Which lines in the entries below contain the word "pour"? Copy out each of those lines.

┄┄┄┄┄┄┄┄┄┄

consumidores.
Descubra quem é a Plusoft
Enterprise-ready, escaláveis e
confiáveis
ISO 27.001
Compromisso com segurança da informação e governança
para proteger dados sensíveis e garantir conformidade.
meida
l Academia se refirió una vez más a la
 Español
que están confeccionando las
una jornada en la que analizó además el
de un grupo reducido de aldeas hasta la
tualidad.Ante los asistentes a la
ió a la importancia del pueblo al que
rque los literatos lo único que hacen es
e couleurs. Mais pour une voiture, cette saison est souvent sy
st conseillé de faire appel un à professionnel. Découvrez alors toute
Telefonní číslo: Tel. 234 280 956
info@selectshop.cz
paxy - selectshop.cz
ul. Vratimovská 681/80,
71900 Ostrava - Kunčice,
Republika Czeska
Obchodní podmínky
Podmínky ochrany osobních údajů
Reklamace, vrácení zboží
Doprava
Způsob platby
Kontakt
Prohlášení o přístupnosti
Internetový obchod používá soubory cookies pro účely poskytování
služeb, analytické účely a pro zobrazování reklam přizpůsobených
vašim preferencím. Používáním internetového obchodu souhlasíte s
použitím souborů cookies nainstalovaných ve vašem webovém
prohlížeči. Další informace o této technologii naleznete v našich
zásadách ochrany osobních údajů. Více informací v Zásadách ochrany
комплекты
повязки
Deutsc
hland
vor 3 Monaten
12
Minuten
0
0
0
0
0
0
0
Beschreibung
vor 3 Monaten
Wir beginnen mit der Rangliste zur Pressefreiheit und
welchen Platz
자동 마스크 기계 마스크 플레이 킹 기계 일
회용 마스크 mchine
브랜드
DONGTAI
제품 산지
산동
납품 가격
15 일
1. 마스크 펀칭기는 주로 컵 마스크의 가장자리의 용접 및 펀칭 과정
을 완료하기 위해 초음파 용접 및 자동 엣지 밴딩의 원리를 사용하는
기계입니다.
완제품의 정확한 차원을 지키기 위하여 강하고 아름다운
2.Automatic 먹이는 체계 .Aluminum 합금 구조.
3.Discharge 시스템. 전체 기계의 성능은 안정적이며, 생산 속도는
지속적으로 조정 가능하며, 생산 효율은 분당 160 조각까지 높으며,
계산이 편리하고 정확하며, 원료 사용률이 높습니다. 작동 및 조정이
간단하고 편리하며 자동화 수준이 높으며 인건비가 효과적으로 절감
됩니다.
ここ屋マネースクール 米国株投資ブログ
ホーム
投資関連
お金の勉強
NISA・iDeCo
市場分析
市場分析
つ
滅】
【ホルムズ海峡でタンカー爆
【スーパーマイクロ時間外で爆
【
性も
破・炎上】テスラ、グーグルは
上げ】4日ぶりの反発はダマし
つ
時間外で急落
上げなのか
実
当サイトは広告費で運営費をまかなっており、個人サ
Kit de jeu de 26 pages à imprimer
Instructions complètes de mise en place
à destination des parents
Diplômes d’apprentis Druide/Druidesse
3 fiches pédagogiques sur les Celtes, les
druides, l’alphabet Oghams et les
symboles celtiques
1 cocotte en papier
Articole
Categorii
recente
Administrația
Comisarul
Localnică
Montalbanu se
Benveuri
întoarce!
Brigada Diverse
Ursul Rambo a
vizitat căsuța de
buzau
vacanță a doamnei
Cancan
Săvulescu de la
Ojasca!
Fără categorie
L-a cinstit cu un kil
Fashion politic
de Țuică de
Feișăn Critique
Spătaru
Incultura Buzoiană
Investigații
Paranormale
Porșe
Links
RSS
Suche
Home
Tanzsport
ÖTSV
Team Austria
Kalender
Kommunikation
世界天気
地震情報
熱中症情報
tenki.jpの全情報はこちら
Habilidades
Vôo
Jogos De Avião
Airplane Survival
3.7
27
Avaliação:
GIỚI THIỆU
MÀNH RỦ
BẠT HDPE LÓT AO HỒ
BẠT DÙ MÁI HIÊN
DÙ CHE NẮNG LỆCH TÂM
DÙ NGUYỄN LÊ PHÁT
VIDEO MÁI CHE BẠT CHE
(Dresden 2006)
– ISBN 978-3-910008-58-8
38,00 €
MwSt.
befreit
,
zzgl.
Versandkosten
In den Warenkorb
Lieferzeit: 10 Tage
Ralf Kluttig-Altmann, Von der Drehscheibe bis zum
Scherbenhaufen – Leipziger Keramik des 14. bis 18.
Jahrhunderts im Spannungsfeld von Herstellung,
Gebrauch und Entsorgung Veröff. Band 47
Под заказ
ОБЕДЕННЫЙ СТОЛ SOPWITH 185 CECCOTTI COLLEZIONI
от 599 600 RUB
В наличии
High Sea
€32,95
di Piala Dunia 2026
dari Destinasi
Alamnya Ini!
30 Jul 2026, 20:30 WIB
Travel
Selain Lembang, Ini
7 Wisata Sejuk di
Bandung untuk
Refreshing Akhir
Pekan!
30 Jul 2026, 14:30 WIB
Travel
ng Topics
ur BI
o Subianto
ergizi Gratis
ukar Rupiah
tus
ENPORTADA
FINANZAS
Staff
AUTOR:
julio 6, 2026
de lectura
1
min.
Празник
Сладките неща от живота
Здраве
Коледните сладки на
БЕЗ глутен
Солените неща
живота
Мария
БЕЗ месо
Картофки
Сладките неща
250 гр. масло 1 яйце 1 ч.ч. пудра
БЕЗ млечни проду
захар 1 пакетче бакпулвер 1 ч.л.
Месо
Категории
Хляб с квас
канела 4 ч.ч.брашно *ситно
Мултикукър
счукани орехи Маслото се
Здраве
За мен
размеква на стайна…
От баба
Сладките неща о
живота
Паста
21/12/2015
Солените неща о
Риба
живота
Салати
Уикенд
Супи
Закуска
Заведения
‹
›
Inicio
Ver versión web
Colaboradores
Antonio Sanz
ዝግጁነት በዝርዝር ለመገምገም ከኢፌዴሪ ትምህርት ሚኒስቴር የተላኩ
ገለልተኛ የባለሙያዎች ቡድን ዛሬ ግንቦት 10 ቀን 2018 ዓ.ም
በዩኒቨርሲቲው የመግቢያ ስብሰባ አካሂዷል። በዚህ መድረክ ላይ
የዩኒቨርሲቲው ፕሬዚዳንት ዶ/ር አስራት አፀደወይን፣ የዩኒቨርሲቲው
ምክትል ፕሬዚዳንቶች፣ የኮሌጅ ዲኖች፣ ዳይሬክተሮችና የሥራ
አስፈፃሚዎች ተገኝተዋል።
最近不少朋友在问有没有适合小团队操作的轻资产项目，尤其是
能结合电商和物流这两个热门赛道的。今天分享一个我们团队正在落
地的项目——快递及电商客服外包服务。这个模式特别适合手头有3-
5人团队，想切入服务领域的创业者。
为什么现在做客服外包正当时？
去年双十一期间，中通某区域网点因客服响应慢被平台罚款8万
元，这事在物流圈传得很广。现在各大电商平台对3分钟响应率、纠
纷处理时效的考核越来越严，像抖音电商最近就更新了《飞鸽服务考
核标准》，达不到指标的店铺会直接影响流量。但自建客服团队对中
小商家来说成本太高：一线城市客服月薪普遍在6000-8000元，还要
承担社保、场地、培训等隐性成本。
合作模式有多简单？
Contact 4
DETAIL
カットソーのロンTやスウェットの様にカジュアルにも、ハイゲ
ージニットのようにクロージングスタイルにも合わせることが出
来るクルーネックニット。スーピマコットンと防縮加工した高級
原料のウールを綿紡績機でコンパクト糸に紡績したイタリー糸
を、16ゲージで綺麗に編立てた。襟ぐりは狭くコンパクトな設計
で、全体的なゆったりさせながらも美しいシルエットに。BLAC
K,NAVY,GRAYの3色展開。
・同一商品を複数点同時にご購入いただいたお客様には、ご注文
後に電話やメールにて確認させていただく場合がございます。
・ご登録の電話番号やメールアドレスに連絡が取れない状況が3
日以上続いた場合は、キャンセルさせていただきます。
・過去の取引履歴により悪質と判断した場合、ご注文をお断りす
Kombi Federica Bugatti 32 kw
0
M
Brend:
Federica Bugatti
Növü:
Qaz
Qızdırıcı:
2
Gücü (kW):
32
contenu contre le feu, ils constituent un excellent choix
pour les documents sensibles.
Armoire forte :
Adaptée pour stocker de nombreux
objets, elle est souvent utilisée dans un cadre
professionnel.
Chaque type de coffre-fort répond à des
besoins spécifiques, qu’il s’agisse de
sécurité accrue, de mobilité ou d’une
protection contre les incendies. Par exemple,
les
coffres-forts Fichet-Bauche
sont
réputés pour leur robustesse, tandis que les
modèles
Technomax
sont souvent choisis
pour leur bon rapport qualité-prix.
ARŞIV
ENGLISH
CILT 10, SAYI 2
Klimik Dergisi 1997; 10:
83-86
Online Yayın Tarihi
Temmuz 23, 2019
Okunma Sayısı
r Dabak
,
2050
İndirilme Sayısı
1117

┄┄┄┄┄┄┄┄┄┄

[EXPECTED ANSWER]
e couleurs. Mais pour une voiture, cette saison est souvent sy
pour les documents sensibles.
Adaptée pour stocker de nombreux
réputés pour leur robustesse, tandis que les
pour leur bon rapport qualité-prix.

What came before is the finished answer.